I am sure most of you have seen the news in the past about BIOS modding your 460 essentially into a 560. I got a hold of one inexpensively local and have done that along with modifications to the memory strap to show how much more performance you can get out of the cards.

I already have a pair of Asus RX560 2GB cards to compare in this mix as well. 

So this is the stock MSI RX 460 2GB OC it does 230KH/s with the OEM BIOS power draw was around 52W on GPUz expect 10/20% more at the connector/wall







After BIOS mod to 1024SP and running a modified memory strap at 2000mhz we are left with 315KH/s. Power draw was around 48W average on GPUz, that is a ~37% performance gain for 5 minutes of modifications.
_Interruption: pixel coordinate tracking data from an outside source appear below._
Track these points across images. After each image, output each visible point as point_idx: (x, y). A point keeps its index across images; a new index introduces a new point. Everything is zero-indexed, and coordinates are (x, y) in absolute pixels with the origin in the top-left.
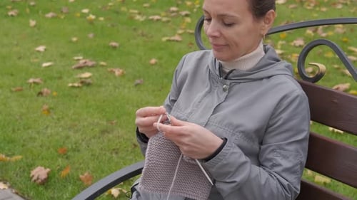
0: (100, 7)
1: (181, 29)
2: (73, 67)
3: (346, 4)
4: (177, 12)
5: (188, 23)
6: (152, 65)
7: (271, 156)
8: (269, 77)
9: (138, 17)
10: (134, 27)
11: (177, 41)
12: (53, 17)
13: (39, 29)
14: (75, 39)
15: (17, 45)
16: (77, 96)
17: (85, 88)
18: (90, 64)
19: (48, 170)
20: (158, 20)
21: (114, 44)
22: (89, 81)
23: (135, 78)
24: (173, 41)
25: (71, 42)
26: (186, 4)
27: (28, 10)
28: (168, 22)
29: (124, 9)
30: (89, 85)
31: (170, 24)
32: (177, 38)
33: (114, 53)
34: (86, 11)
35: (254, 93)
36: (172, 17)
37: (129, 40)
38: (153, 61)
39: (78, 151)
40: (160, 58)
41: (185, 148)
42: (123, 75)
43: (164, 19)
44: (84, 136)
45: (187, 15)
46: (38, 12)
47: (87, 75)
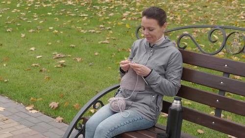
0: (59, 26)
1: (108, 37)
2: (54, 58)
3: (198, 22)
4: (104, 27)
5: (111, 34)
6: (96, 56)
7: (169, 75)
8: (167, 47)
9: (82, 31)
10: (81, 36)
11: (107, 43)
12: (33, 32)
13: (27, 39)
14: (50, 43)
15: (18, 47)
16: (61, 71)
17: (63, 67)
18: (63, 56)
19: (58, 103)
20: (94, 32)
21: (73, 45)
22: (64, 64)
23: (88, 62)
24: (105, 43)
25: (48, 45)
26: (108, 23)
27: (17, 29)
28: (100, 33)
29: (73, 26)
30: (65, 66)
31: (101, 34)
32: (106, 41)
33: (74, 50)
34: (51, 28)
35: (162, 52)
36: (101, 30)
37: (80, 44)
38: (96, 54)
39: (69, 96)
40: (100, 52)
41: (139, 72)
42: (81, 61)
43: (97, 32)
44: (70, 89)
45: (110, 29)
46: (24, 29)
47: (63, 61)
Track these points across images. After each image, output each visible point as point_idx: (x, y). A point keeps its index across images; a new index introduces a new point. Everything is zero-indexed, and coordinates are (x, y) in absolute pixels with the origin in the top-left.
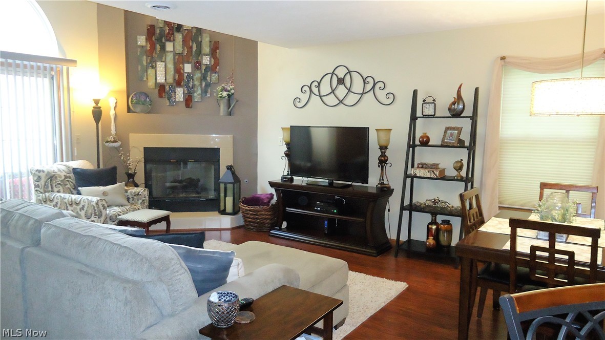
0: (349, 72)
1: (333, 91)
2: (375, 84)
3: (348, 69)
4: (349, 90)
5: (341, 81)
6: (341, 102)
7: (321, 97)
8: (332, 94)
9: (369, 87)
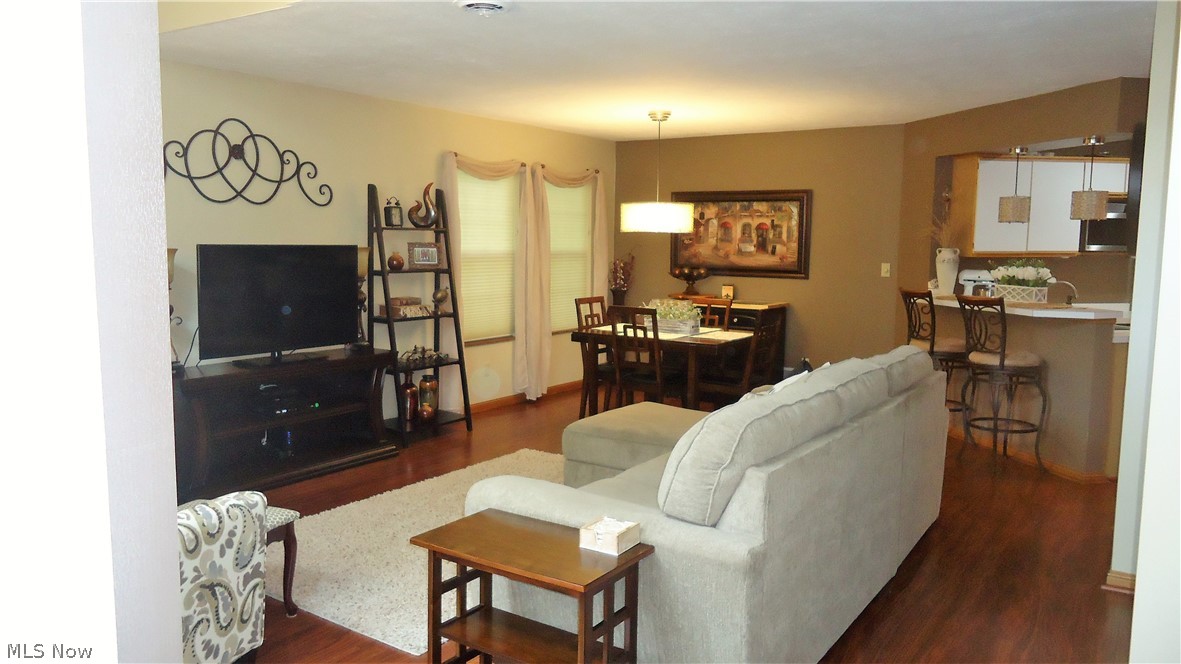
0: (253, 136)
1: (220, 170)
2: (299, 167)
3: (249, 130)
4: (254, 172)
5: (237, 152)
6: (239, 194)
7: (191, 179)
8: (219, 176)
9: (290, 170)
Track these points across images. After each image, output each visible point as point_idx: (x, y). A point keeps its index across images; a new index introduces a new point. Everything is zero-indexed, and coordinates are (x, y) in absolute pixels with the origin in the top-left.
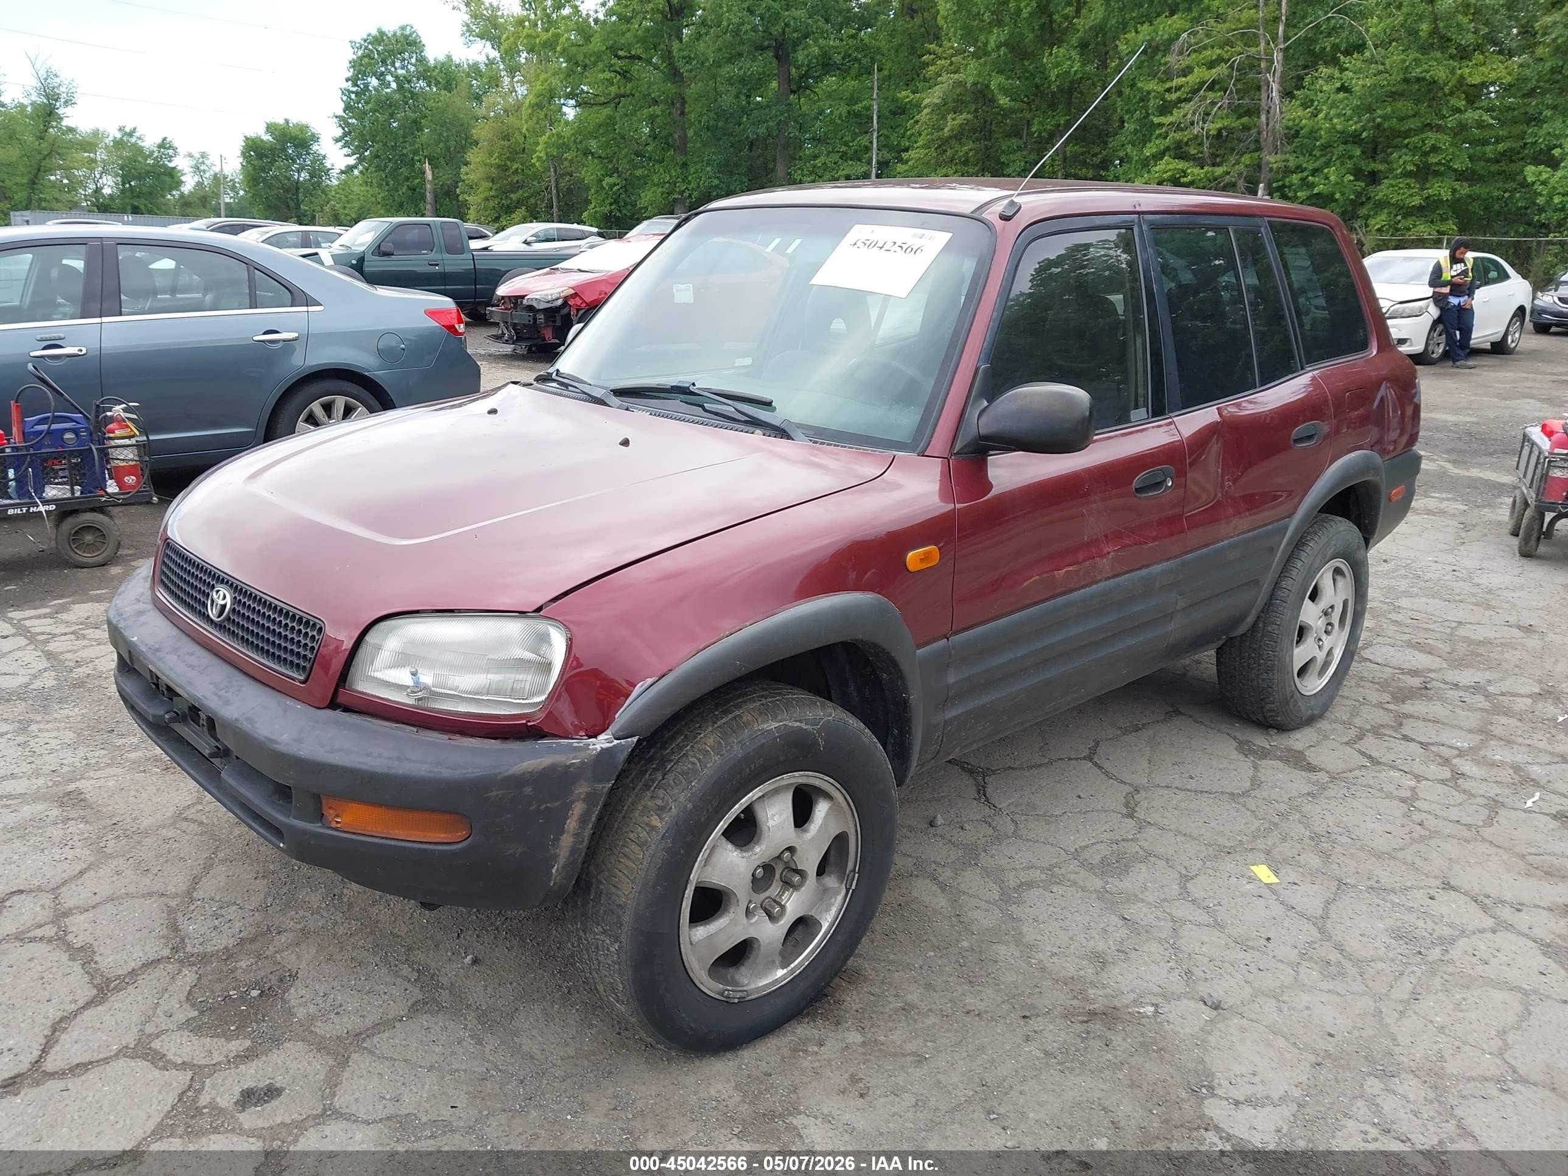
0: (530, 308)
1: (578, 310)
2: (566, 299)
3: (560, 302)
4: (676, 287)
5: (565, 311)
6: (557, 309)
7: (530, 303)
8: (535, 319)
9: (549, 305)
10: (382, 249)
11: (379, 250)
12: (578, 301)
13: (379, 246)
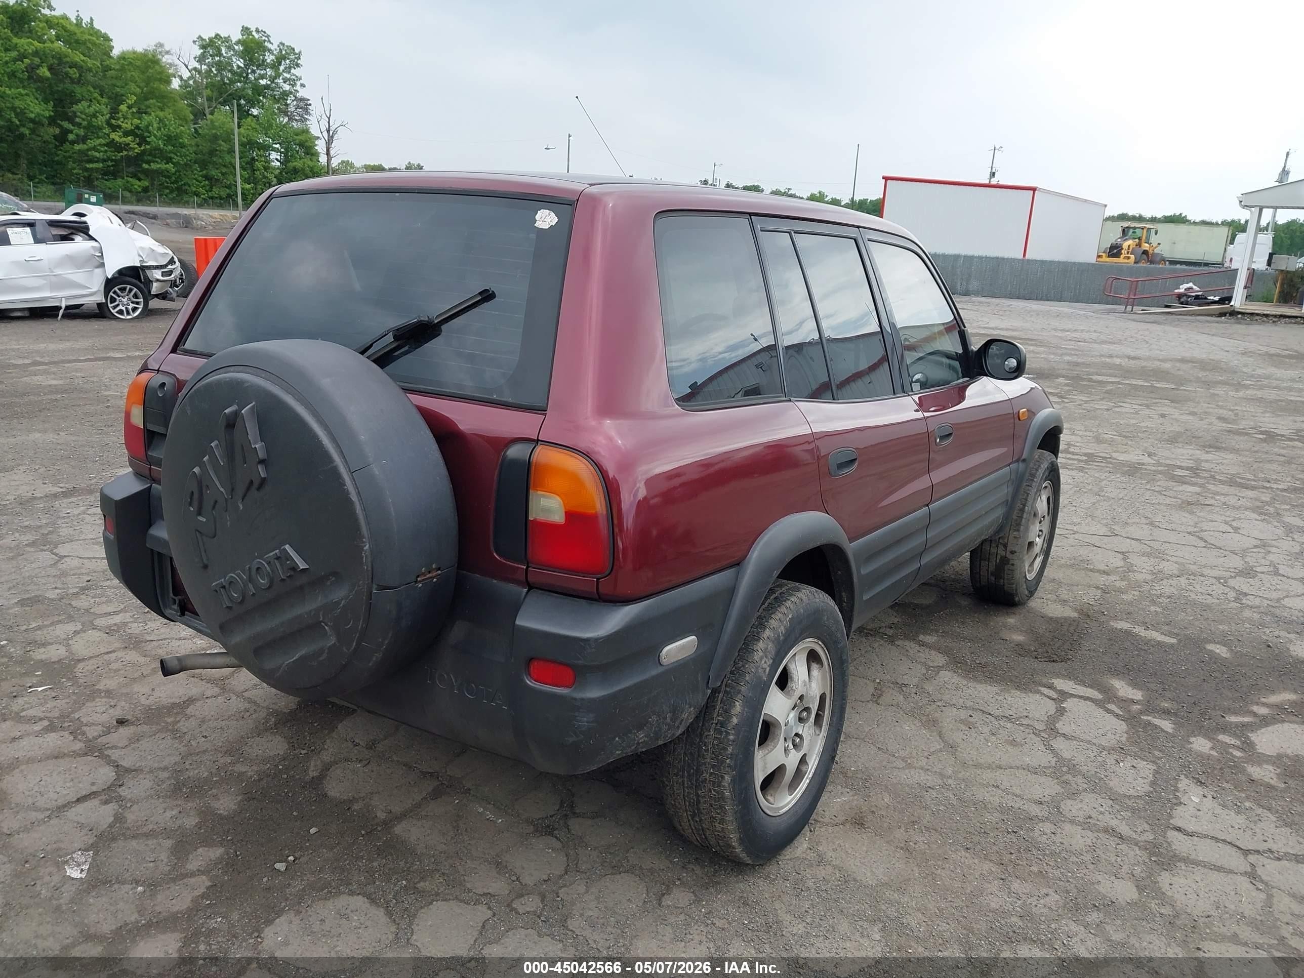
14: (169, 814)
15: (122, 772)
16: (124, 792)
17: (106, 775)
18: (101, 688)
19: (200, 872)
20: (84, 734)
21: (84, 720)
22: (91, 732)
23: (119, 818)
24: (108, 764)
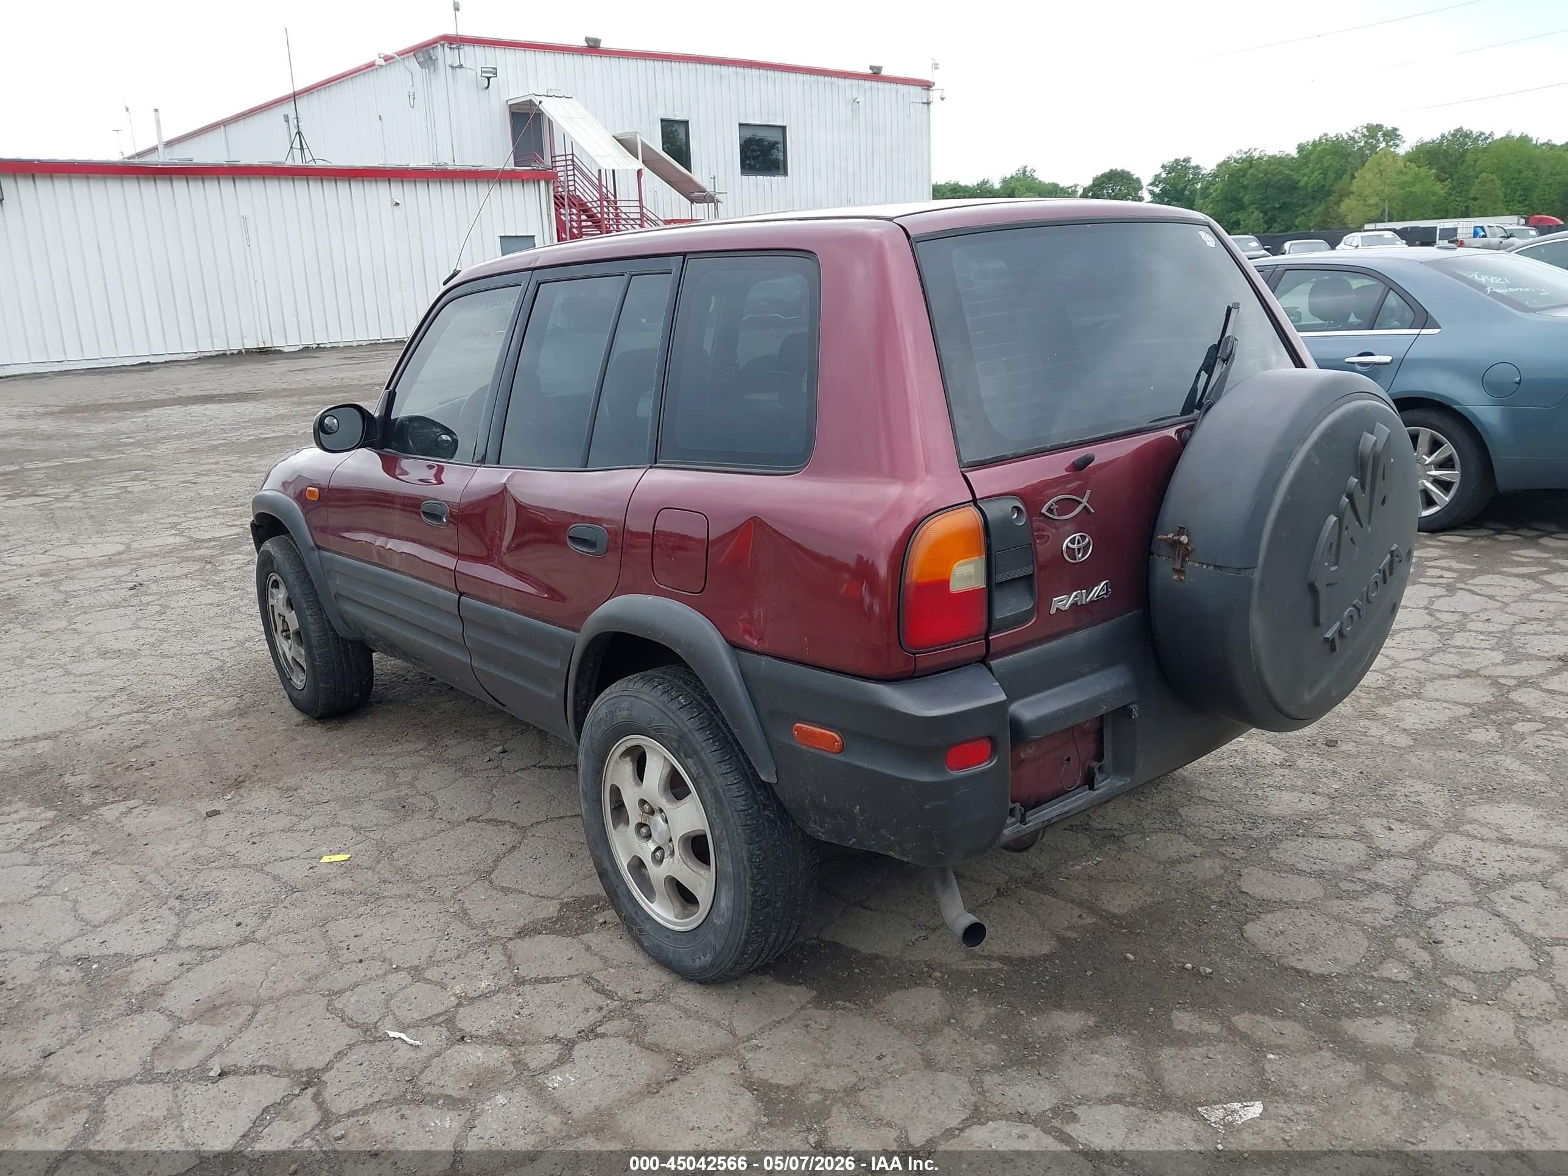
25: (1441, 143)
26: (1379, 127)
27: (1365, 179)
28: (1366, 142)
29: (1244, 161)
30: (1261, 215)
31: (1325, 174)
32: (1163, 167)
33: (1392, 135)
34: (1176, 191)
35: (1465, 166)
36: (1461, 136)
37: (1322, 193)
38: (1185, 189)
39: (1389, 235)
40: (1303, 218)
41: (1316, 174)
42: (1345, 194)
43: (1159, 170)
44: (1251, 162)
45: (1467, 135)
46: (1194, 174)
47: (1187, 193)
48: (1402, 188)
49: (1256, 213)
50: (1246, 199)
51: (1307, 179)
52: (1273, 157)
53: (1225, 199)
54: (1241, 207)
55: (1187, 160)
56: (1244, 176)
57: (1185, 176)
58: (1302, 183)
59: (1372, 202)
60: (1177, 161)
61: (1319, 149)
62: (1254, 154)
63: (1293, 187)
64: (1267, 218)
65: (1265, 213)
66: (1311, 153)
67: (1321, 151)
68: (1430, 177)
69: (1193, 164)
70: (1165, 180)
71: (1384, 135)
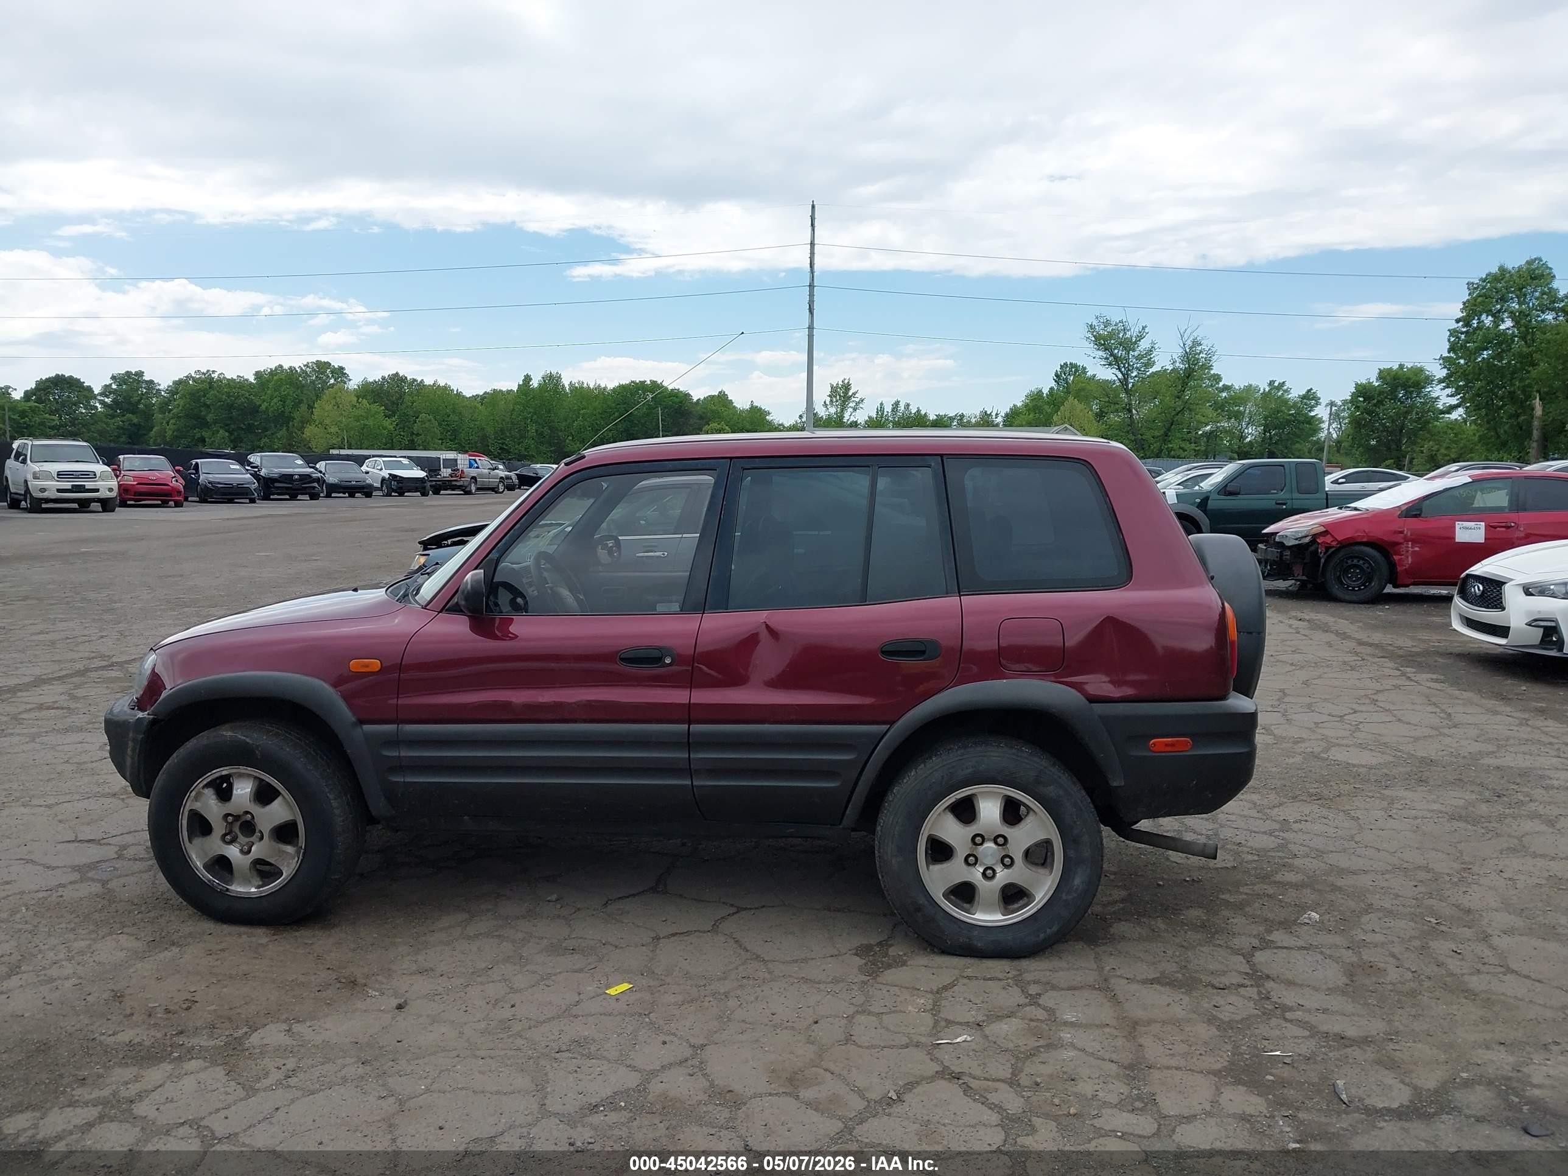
0: (1281, 545)
1: (1327, 549)
2: (1315, 536)
3: (1307, 540)
4: (1459, 525)
5: (1312, 548)
6: (1308, 545)
7: (1282, 540)
8: (1281, 555)
9: (1297, 542)
10: (1228, 489)
11: (1226, 489)
12: (1328, 539)
13: (1226, 485)
14: (1235, 921)
15: (1248, 957)
16: (1256, 942)
17: (1260, 957)
18: (1215, 1030)
19: (1241, 893)
20: (1259, 993)
21: (1252, 1004)
22: (1252, 992)
23: (1270, 932)
24: (1254, 964)
25: (382, 385)
26: (328, 364)
27: (323, 409)
28: (317, 377)
29: (203, 382)
30: (227, 434)
31: (283, 400)
32: (113, 378)
33: (340, 372)
34: (130, 403)
35: (404, 406)
36: (397, 380)
37: (283, 419)
38: (139, 402)
39: (405, 461)
40: (266, 440)
41: (275, 400)
42: (305, 422)
43: (108, 381)
44: (210, 383)
45: (403, 379)
46: (148, 389)
47: (141, 406)
48: (358, 421)
49: (221, 431)
50: (210, 418)
51: (269, 404)
52: (233, 380)
53: (187, 416)
54: (204, 424)
55: (140, 374)
56: (204, 396)
57: (138, 390)
58: (263, 407)
59: (332, 431)
60: (128, 373)
61: (275, 378)
62: (213, 376)
63: (254, 410)
64: (232, 438)
65: (231, 434)
66: (268, 381)
67: (277, 381)
68: (379, 413)
69: (146, 378)
70: (114, 392)
71: (332, 372)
So at this moment most people would be happy. I am not, it will not maintain 1106mhz (that is underclocked from the stock 1210 which the stock BIOS could not maintain either). I already have two Asus 560 O2G cards that handle these exact BIOS settings and pull off 350KH/s. So upon researching it I look into ASIC qualities and low and behold the MSI card is awful.






55.7% The card was manufactured in 09/2016 so it is not a terribly old version of the card. The two Asus cards being 560's and very recently purchased I would assume are much newer build dates, both cards are within 50 serial numbers of each other.











ASIC quality is quite a bit higher though. We are looking at 67.2% and 74.2%. Now what does that equate to?






350KH/s per card or another 11% more performance per card. To get the MSI up to that level it took another 10W under load. Considering I was going to be running these all on molex based risers this is a bit too much power to draw in my opinion from a molex adapter. 

Average power consumption for all cards for testing in this was limited to 48W, by the BIOS. This led to a stable clock speed of 1106 @.91v for the Asus cards and power consumption average of 47.4W for the card with 67.2% ASIC and 44.2W for the 74.2% ASIC card. To get the MSI up to 1106mhz core stable required 60W average or  ~36% more power than the Asus card...


----------